A choice was made by the management of the Buffalo News. It was a decision that is unfair and wrong to the subscribers of their paper. They can't have it both ways. The Buffalo News charging practices are unethical towards paying customers.

The Buffalo News charging practices also get into the ethics of charging people with a crime for taking the newspaper from a local store or newspaper box. What wisdom is there in bailing out internet users at the expense of Buffalo News subscribers? It can now be presumed the Buffalo News is encouraging subscribers to stop paying for their paper and get their Buffalo News for free like many of the online readers are currently doing.

Recently in the Buffalo News placed the AIG scandal story at the bottom of page A-6, and a Buffalo firefighter, over time story onto the front page of the Sunday Edition. This is really bumpkin-ville journalism at best.

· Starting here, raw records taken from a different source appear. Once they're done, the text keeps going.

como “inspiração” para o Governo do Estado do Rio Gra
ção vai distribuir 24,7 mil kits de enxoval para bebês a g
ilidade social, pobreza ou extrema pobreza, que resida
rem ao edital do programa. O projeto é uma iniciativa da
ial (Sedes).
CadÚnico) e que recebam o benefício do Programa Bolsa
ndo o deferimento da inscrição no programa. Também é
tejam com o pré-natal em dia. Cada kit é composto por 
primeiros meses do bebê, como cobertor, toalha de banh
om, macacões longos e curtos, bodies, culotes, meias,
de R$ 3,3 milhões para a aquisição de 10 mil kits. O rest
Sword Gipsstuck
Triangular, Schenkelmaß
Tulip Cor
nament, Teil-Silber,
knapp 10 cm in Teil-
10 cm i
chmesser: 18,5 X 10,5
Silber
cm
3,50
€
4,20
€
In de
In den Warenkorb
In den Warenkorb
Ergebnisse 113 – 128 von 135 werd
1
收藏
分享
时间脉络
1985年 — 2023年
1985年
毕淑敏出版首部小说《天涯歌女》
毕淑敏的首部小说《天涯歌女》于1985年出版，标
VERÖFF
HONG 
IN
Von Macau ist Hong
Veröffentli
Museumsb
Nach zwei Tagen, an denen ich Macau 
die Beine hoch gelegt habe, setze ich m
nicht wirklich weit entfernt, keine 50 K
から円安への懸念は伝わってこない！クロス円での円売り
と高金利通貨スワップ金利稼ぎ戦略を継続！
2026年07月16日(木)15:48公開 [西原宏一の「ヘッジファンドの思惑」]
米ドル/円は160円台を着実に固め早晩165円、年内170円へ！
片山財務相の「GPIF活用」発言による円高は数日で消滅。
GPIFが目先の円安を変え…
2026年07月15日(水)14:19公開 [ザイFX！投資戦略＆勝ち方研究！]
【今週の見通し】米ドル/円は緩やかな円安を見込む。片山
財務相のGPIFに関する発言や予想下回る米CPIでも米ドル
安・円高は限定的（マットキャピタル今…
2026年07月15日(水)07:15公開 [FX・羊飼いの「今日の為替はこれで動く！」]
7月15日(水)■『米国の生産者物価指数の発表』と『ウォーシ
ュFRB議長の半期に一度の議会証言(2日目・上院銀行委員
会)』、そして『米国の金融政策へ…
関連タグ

The national story about AIG the corporation that nearly put this country and the world into a economic 911 was front page news worthy. It's trillions compared to millions and life threatening trauma to America being compared to over time in Buffalo government. Yet the Buffalo News doesn't see it that way. Those who agree with the paper don't get blocked. Those who disagree and call the Buffalo News on their subscription ethics get censored via internet blocking.

Over the last ten years, Buffalo fire houses and fire companies have been closed. Men have died and retired while the N.Y. State Control Board have not allowed a new recruit class to replace the losses in man power that caused the over time in the first place. The Buffalo News blocks this opinion.

Now a Buffalo News blogger is being allowed to make outrageous statements like this one.

"But it doesn't matter how good a job policemen and fire fighters do."
-Buffalo Libertarian

Today my opinions that I have written below (in response to the above blogger) were blocked from the Buffalo News web site.

Citizens have every right to question and change the practices of how their government is operated. Other citizens have the right to question the careless and ignorant Buffalo Libertarian's statements written on a Buffalo News web site. Subscribers to the Buffalo News have the right to question the fairness of the pricing policies of the newspaper they buy.


Bank book priorities are being used to reduce the safety of our city to a Darwinian logic. Buffalo Libertarian's blogger statement, about the way firefighters and police doing their jobs doesn't matter, is absolutely irresponsible. Lives should never be sacrificed to save dollars. It is better to be in debt than dead under the ground. This is the opinion that the Buffalo News censors on their web blog.


The state of this countries democracy may very well fall back into the hands of small presses and poets. The Buffalo News is big brother on their web site. Opinions that are counter to the Buffalo News corporate speak are now subject to censorship by blocking of email addresses.